══ TEXTE

Martin Scorsese, Steve Buscemi, Tom Hanks, Laura Dern, Dustin Hoffman, Nick Nolte, Jeff Daniels, Darren Aronofsky, Noah Baumbach, Chris Cooper, Dianne Wiest, maintenant Ewan McGregor – et j’en passe pas mal – se précipitent, où se précipiteront bientôt sur la chaîne des Soprano, de The Wire et consorts. Se joignent à eux Aaron Sorkin et Michael Mann, des hommes de télé devenus aussi des hommes de cinéma. En tout cas, des piliers, des vieux de la vieille. Pourquoi cette liste ? Pour faire un double constat : HBO aime le cinéma, et HBO aime les grand noms. Mais HBO est aussi censé donner le « la » en matière d’avancée des séries télé, et peut-on vraiment avancer en donnant la parole à d’excellents éléments, mais des notables hollywoodiens, quitte à réduire à la portion congrue la place des jeunes talents ?

La question mériterait une thèse, mais je ne veux ici que donner mon sentiment immédiat sur ce choix, qui ne signifie certainement pas la chute de la qualité des œuvres d’HBO, mais peut-être un danger pour le futur de la création télé. Et une collusion complexe entre cinéma et télé – là aussi un vrai sujet de thèse…

D’abord, donner les clefs de la maison à des gens de cinéma est-elle une bonne chose ? L’expérience des ceux cités ci-dessus et leurs immenses qualités laissent peu de place au doute : leurs séries sont (Boardwalk Empire, Enlightened) ou seront (Luck, The Corrections, More as the Story Develops) d’excellentes séries. Pour les acteurs, on peut regretter que ces grands noms — encore une fois excellents — « volent » la place d’acteurs moins connus, jeunes ou discrètement installés à la télévision, dans l’attente d’un grand rôle. Si Tony Soprano avait été joué par John Goodman (que j’adore, par ailleurs), aurait-on découvert James Gandolfini ? Michael C. Hall aurait-il explosé si on avait donné son rôle de Six Feet Under à Brad Pitt ? Certes, Game of Thrones ou How to Make it in America offre de beaux rôles à des acteurs méconnus, mais les futurs projets d’HBO reposent essentiellement sur de grand acteurs déjà installés. Pendant ce temps-là, AMC lance Jon Hamm, Aaron Paul ou Anson Mount (Hell on Wheels, qui n’est pas encore au niveau de ses collègues, mais la prise de risque est là). Je le répète, il ne faut pas faire de généralités, mais la télé a longtemps été une boîte à révélation pour les jeunes acteurs. Il faudrait qu’elle puisse le rester.

════
══ INFORMATIONS EXTRAITES

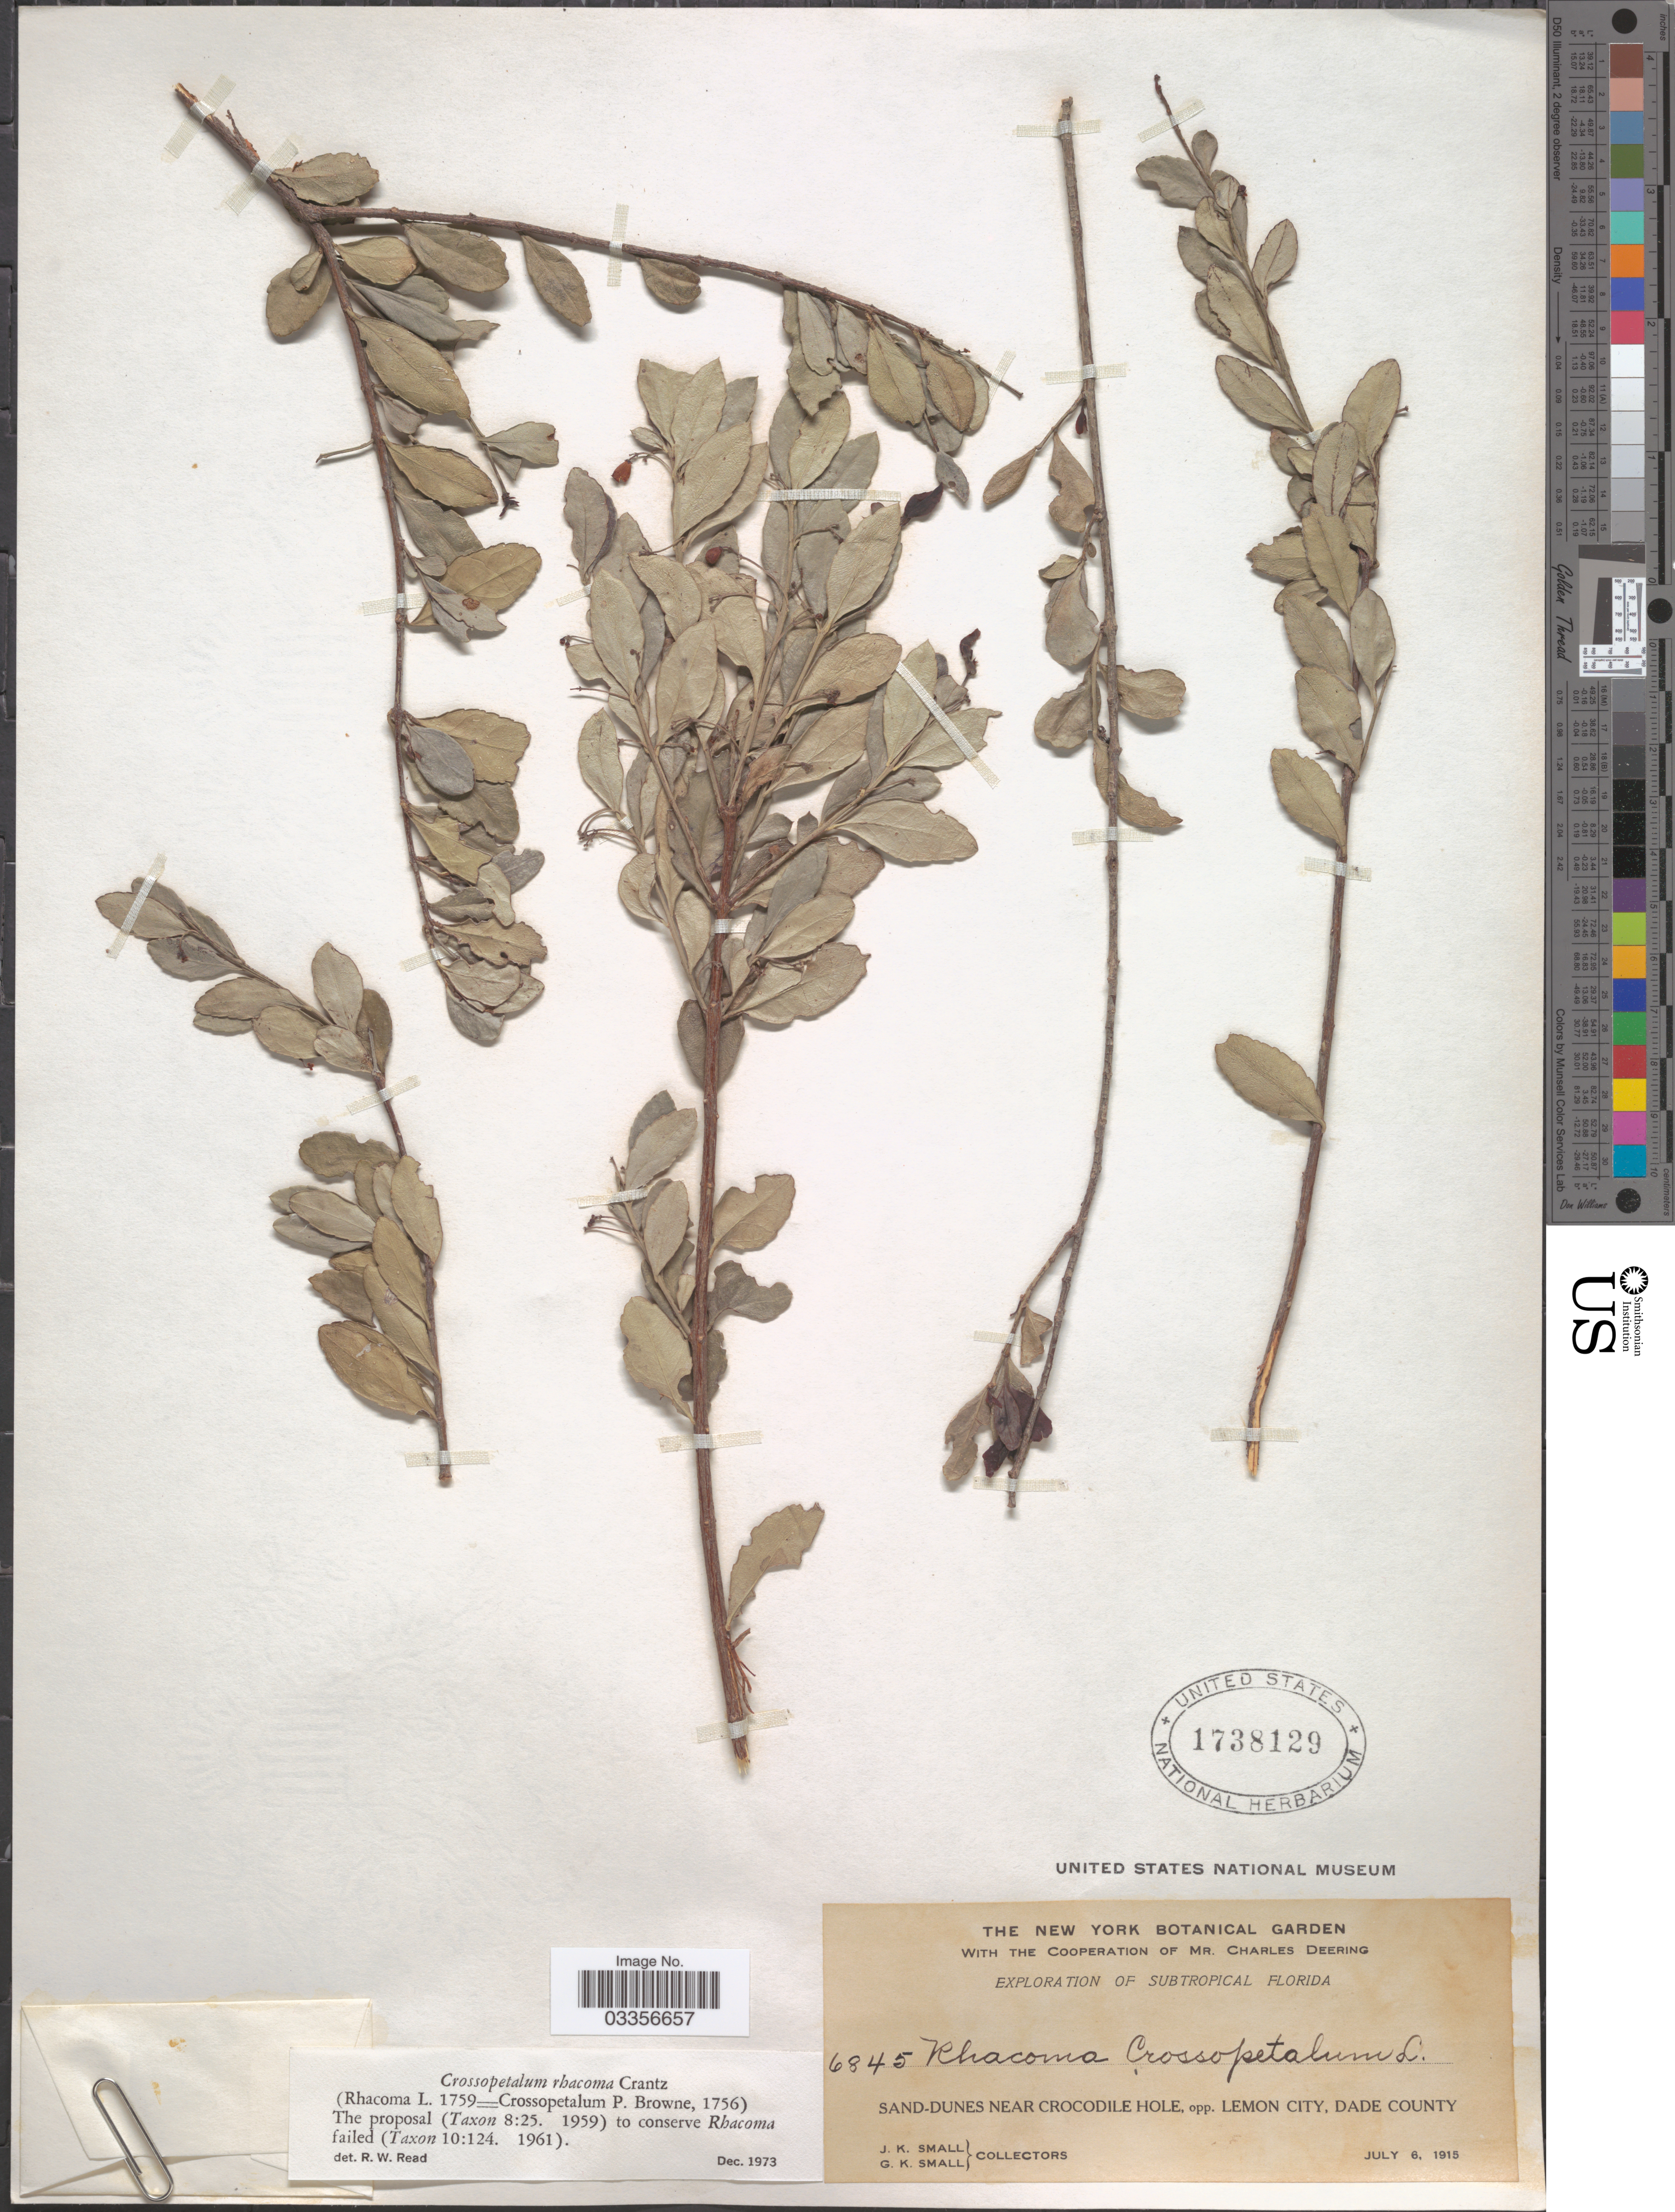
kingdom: Plantae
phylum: Tracheophyta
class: Magnoliopsida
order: Celastrales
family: Celastraceae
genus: Crossopetalum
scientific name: Crossopetalum rhacoma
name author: Crantz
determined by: Read, Robert W., (US), NMNH (UNITED STATES)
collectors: J. K. Small & G. K. Small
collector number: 6845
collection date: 1915-07-06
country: United States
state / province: Florida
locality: Subtropical Florida, Sand-Dunes near Crocodile Hole, opp. Lemon City, Dade County.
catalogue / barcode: US 1738129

════

* [TÂCHE COURTE A]: Recopiez fidèlement le passage du texte sur HBO qui va de « Martin Scorsese, Steve » jusqu'à « des jeunes talents ? » inclus.
* [TÂCHE COURTE B]: D'après le texte sur HBO, quelle chaîne lance Jon Hamm, Aaron Paul ou Anson Mount ?
* [TÂCHE COURTE C]: Poursuivez la rédaction du texte sur HBO à la suite de sa dernière phrase.

* [RÉSULTAT A]:
Martin Scorsese, Steve Buscemi, Tom Hanks, Laura Dern, Dustin Hoffman, Nick Nolte, Jeff Daniels, Darren Aronofsky, Noah Baumbach, Chris Cooper, Dianne Wiest, maintenant Ewan McGregor – et j’en passe pas mal – se précipitent, où se précipiteront bientôt sur la chaîne des Soprano, de The Wire et consorts. Se joignent à eux Aaron Sorkin et Michael Mann, des hommes de télé devenus aussi des hommes de cinéma. En tout cas, des piliers, des vieux de la vieille. Pourquoi cette liste ? Pour faire un double constat : HBO aime le cinéma, et HBO aime les grand noms. Mais HBO est aussi censé donner le « la » en matière d’avancée des séries télé, et peut-on vraiment avancer en donnant la parole à d’excellents éléments, mais des notables hollywoodiens, quitte à réduire à la portion congrue la place des jeunes talents ?

* [RÉSULTAT B]: AMC.

* [RÉSULTAT C]:
Quid des réalisateurs et des scénaristes ? Là encore, leur expérience est indéniablement la bienvenue, pour renforcer encore l’intelligence et le savoir-faire d’une chaîne dont le nom résonne comme une référence – on dit « ce sera sur HBO » comme on dirait « ça va forcément être excellent. » Avec les millions qui les suivent, Scorsese, Hanks et consorts font passer la télévision à un nouveau degré de production. A tel point qu’une agaçante tendance à dire  « on est plus à la télé, on est au cinéma » à la place de « la qualité de production est formidable » s’est installée dans les discours. C’est bien le problème : on est à la télé, pas au cinéma. Je peux très bien me tromper – et d’ailleurs je souhaite me tromper – mais je veux quand même poser la question : les séries ne risquent-elles pas de pâtir, à un moment où à un autre, de cette envie de « faire du cinéma », d’en oublier ses forces premières, l’originalité de ses scénarios et la complexité de ses personnages ?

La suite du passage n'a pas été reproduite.